_AIM OF THE TASK:_
Copy out everything in the passage on helmet history from "It was also" down to "retention system today.", putting "plastic clips" in place of "plastic buckles".
## Begin ARTICLE
It was also around this time that Bell began using a nylon strap and D-ring combination as a means of securing the helmet to the rider’s head. Since this closure method is a bit clunky and takes two hands to operate, it was soon replaced by plastic buckles that are still the primary retention system today.
In 1990 the need for a more substantial shell over the EPS foam of helmets became clear. Instead of the heavy lexan of years past, these new shells were constructed of a thermoplastic polymer called polyethylene terephthalate (PET – milk jug plastic) among other thin, but strong plastics. Apart from holding the helmet together more solidly upon impact, this shell also reduced resistance when/if the helmet found itself (attached to a rider) sliding along the pavement. In this early construction method, the shell and the EPS were then bonded using glue or tape. Soon after, a new method was developed which would allow the EPS to be molded within the shell, making for a much stronger union between the two. Since the mold was to hot for PET to handle without melting, new plastics were used such as ABS. This process got rid of any gaps between the shell and the foam and made it possible for a safer helmet without adding any additional thickness or weight.
Apart from the advances in shell construction in the 90’s, there were other points of focus for helmet manufacturers. One was the use of inner retention systems (dials, etc.) that were meant to keep helmets better in place and thus more protective. Another change in helmet design was a partial remnant of the aero helmets that began to show up in the 1980’s. Many of the helmets began to include sharper angles, especially on the rear of the helmet. Partially, these were a nod to style, but they also sought to increase aerodynamics and ventilation. Detractors have mentioned that these angles also make sliding resistance greater with more chance of one of these angles or cuts catching on the ground.
## End ARTICLE
## Begin DATA EXCERPT
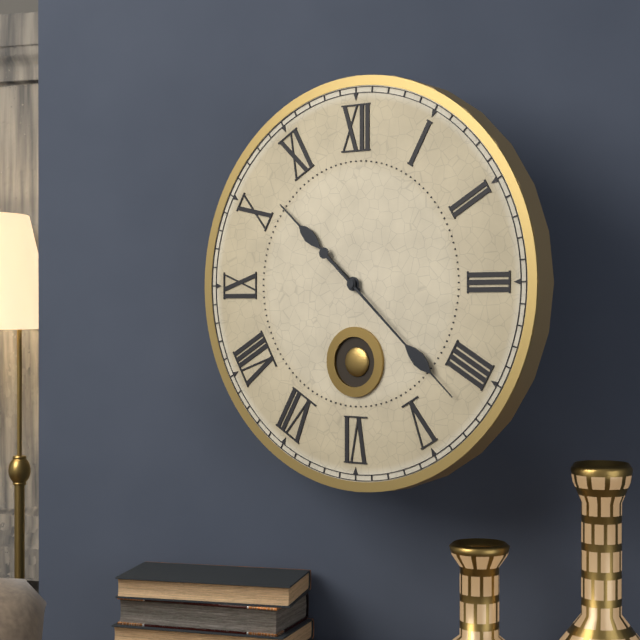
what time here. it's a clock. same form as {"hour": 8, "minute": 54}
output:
## End DATA EXCERPT
_WRITTEN REPLY:_
It was also around this time that Bell began using a nylon strap and D-ring combination as a means of securing the helmet to the rider’s head. Since this closure method is a bit clunky and takes two hands to operate, it was soon replaced by plastic clips that are still the primary retention system today.